Wasn't sure whether to post here or the Retro forum...

I've finished 2 new bike projects in the past two years ('04 KG486 and '05 585) and am looking to do something different for my next project. I'm a total LOOK brand loyalist and would love to rehab/build up a LOOK frame from the mid-late 80's. Having no knowledge of what LOOK offered in those days and how to go about finding vintage parts, I was hoping someone here could point me in the right direction. I'd like to build it with components authentic from the period (I guess it was 7-speed in those days?).

Thanks for your help.


----------



## Dave Hickey (Jan 27, 2002)

BugMan said:


> Wasn't sure whether to post here or the Retro forum...
> 
> I've finished 2 new bike projects in the past two years ('04 KG486 and '05 585) and am looking to do something different for my next project. I'm a total LOOK brand loyalist and would love to rehab/build up a LOOK frame from the mid-late 80's. Having no knowledge of what LOOK offered in those days and how to go about finding vintage parts, I was hoping someone here could point me in the right direction. I'd like to build it with components authentic from the period (I guess it was 7-speed in those days?).
> 
> Thanks for your help.


LOOK's first frame was the 753 Reynolds steel frame of 1985. It only came in pearl white with team La Vie Claire-yellow, red, and blue bands. LOOK only made 500 of these frames and they are very rare.

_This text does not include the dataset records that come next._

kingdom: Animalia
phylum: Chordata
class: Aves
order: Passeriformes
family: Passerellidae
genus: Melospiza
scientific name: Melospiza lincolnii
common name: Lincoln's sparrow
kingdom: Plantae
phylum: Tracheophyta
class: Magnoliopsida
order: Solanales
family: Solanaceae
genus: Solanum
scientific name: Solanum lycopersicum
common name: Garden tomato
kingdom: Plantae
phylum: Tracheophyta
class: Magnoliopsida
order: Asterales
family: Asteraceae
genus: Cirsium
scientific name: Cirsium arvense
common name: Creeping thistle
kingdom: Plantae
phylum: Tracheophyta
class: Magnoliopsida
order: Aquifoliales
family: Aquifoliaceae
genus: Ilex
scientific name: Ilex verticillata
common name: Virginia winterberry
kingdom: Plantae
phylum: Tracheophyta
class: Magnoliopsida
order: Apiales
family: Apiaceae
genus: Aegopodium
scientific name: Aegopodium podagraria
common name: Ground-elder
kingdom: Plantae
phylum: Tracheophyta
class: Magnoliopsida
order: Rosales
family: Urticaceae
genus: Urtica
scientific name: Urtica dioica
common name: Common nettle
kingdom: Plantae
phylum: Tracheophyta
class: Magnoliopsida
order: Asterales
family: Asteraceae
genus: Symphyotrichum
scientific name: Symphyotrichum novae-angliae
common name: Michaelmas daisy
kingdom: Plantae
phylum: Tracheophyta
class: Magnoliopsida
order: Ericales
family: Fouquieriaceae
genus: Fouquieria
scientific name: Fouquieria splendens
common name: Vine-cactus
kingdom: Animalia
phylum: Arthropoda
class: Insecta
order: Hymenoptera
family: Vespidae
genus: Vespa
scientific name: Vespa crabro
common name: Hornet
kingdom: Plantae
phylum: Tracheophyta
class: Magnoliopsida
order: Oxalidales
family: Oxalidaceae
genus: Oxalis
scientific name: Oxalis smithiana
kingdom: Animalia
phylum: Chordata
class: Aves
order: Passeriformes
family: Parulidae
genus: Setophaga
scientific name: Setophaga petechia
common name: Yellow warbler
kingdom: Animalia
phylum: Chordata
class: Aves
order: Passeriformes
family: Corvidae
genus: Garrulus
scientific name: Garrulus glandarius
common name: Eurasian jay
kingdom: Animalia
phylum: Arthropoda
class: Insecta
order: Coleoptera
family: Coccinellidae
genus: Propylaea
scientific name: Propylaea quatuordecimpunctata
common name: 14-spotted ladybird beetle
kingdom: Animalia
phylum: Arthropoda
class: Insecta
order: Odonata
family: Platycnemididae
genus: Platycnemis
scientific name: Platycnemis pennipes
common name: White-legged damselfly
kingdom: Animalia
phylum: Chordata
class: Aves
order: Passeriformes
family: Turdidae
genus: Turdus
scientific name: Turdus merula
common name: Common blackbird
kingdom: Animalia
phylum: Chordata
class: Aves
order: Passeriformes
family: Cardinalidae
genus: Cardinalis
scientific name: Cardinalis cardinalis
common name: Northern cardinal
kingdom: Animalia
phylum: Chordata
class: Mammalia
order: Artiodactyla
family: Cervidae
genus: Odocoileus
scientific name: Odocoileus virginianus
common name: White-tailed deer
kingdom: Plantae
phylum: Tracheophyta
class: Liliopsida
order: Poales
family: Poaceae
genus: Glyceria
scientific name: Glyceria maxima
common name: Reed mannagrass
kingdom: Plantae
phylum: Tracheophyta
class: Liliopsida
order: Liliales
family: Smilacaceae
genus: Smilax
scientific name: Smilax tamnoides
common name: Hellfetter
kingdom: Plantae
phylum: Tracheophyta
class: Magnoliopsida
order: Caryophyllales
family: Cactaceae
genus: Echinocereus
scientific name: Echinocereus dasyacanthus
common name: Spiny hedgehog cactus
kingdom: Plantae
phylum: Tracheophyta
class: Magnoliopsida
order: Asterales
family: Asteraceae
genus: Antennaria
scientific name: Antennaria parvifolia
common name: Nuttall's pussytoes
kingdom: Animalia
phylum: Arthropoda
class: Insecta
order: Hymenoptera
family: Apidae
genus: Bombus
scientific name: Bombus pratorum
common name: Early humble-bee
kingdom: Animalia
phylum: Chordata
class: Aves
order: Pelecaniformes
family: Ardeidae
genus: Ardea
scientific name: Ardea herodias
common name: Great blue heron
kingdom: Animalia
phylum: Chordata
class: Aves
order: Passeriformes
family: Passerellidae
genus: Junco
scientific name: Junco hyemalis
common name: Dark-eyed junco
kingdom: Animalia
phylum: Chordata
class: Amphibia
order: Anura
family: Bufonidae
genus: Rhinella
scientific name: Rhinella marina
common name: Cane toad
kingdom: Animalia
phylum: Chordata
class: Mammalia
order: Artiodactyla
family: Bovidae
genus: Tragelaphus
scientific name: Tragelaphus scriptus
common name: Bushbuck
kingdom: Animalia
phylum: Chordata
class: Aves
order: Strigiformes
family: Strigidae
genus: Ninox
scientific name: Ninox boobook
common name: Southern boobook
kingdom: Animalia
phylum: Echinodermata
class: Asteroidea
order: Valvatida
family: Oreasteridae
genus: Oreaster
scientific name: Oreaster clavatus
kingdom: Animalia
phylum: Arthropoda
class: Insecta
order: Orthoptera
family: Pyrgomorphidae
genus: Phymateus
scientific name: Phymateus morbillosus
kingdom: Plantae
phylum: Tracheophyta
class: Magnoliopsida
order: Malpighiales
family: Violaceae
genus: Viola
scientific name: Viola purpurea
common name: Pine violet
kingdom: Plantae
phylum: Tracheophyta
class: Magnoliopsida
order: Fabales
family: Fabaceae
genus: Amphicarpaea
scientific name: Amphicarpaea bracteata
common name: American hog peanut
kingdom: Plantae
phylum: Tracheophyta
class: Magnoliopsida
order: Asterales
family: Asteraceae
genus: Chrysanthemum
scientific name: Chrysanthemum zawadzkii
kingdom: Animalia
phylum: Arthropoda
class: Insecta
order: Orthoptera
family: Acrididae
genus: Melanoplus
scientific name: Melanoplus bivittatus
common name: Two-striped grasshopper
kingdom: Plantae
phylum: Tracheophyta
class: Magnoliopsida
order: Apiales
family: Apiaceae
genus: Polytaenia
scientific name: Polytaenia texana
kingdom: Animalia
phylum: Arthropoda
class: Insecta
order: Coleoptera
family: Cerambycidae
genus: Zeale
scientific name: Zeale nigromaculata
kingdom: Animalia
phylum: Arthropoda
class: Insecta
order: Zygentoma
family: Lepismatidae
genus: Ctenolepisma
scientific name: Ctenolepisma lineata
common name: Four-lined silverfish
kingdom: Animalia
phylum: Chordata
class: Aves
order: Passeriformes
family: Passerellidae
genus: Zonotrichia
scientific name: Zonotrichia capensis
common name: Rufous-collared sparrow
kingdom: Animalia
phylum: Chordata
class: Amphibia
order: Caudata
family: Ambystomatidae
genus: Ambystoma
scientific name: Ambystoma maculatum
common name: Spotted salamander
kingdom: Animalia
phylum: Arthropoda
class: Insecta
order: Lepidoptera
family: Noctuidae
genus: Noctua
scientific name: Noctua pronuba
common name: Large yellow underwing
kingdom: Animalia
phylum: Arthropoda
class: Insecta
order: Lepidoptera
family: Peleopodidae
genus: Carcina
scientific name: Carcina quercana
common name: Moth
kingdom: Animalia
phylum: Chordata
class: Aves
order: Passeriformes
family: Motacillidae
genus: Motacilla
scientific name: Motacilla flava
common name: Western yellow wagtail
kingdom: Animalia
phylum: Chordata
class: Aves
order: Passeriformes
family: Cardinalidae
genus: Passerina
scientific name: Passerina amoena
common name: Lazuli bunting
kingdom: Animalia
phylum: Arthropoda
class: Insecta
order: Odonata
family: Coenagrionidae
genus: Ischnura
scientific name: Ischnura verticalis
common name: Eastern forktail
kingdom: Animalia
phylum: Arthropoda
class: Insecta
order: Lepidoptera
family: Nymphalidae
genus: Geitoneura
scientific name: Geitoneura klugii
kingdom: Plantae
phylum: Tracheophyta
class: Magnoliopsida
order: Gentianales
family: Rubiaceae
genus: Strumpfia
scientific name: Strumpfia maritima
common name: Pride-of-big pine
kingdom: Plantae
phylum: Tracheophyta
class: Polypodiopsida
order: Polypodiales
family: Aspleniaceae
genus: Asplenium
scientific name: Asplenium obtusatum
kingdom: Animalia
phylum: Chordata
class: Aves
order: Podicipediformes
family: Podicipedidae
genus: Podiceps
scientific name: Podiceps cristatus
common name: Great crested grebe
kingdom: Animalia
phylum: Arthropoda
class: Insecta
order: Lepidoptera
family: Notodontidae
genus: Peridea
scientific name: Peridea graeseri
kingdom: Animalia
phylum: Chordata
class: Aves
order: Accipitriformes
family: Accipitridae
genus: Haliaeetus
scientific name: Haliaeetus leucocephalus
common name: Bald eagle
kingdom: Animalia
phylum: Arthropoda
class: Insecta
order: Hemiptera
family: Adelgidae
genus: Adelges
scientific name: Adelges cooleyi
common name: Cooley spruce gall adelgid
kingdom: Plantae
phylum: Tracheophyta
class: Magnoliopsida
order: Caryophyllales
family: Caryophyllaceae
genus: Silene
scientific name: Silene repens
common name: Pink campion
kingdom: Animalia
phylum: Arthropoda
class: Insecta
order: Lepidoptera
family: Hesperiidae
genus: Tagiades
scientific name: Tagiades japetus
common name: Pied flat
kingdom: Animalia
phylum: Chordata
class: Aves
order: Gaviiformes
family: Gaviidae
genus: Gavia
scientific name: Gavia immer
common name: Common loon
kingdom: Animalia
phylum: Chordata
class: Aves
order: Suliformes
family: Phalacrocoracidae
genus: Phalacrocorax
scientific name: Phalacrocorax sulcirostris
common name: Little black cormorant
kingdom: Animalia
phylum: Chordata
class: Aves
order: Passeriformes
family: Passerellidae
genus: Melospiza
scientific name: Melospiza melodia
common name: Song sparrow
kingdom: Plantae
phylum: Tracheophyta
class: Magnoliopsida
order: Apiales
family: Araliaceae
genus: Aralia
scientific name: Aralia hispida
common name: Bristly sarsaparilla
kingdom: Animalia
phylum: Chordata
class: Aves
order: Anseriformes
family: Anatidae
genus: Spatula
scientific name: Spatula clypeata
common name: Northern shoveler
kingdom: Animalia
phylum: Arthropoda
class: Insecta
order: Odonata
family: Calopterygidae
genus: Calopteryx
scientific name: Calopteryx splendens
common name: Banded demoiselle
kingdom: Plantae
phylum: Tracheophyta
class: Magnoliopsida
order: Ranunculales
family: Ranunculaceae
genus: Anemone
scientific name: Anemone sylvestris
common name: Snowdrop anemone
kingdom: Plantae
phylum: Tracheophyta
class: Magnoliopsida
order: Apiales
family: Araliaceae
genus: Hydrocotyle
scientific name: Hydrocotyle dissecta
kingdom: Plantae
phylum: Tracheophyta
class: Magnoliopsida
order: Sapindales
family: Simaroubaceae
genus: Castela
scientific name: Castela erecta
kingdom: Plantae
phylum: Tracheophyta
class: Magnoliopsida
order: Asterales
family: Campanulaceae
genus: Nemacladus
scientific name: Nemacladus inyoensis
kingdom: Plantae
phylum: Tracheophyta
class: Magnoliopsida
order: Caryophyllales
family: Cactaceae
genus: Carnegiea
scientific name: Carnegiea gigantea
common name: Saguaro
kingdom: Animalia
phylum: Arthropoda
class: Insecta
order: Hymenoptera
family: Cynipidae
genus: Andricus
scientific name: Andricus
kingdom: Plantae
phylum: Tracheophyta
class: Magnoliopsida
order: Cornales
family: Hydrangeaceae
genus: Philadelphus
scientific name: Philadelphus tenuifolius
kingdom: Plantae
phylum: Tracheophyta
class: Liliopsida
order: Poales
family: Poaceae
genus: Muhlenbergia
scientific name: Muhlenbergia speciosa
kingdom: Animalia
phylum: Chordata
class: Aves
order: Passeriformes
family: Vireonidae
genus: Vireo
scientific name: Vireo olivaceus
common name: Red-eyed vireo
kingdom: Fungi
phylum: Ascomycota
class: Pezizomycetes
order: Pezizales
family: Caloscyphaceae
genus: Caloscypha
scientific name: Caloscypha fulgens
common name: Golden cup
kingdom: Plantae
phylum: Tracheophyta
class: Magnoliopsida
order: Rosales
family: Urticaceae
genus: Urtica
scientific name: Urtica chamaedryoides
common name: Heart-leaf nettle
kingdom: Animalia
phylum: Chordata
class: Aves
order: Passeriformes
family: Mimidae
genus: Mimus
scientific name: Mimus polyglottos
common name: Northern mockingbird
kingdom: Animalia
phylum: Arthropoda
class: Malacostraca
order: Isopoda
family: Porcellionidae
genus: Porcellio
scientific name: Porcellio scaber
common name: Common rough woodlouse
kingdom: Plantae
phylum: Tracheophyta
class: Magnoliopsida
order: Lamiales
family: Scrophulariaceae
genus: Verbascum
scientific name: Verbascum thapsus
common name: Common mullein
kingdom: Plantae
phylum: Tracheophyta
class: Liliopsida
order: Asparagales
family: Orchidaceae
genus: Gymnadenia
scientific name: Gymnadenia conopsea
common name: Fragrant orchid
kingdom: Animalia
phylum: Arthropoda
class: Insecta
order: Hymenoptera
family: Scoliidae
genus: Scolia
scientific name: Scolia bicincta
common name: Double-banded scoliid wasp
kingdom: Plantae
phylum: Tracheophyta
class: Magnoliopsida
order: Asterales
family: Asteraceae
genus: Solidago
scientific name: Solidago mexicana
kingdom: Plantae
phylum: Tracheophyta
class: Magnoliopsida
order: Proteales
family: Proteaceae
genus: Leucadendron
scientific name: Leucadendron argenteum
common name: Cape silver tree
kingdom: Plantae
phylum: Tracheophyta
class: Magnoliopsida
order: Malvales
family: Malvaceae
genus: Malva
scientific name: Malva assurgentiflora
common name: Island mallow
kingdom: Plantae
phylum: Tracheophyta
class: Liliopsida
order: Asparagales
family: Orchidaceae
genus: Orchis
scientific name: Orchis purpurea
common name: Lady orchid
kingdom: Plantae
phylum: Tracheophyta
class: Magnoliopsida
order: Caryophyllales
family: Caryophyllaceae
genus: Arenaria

In 1986 they produced their first carbon frame the KG86( It looks exactly like the TVT carbon frames of the same era)

In the late 80's, they also made the KG56,66,76,and 96. These all looked similar to the KG 86 except their carbon tube content varied. The KG 56 was carbon/fiberglass, The KG66,76,and 86 are carbon/kevlar and the KG 96 was carbon/ceramic.

The good news is these frames are usually pretty cheap when availible. the bad news is they are very rare and don't come on the market much...

For some reason, I see these frames in Canada much more than the US..

PM me if you want more details. I own most of the above frames......


----------



## jamz50 (Oct 7, 2005)

I saw one on eBay about two months ago. Serotta claims they made Lemond's steel bikes for the '86 TDF....are the 853 Reynolds steel bikes made by Serotta for Look?


----------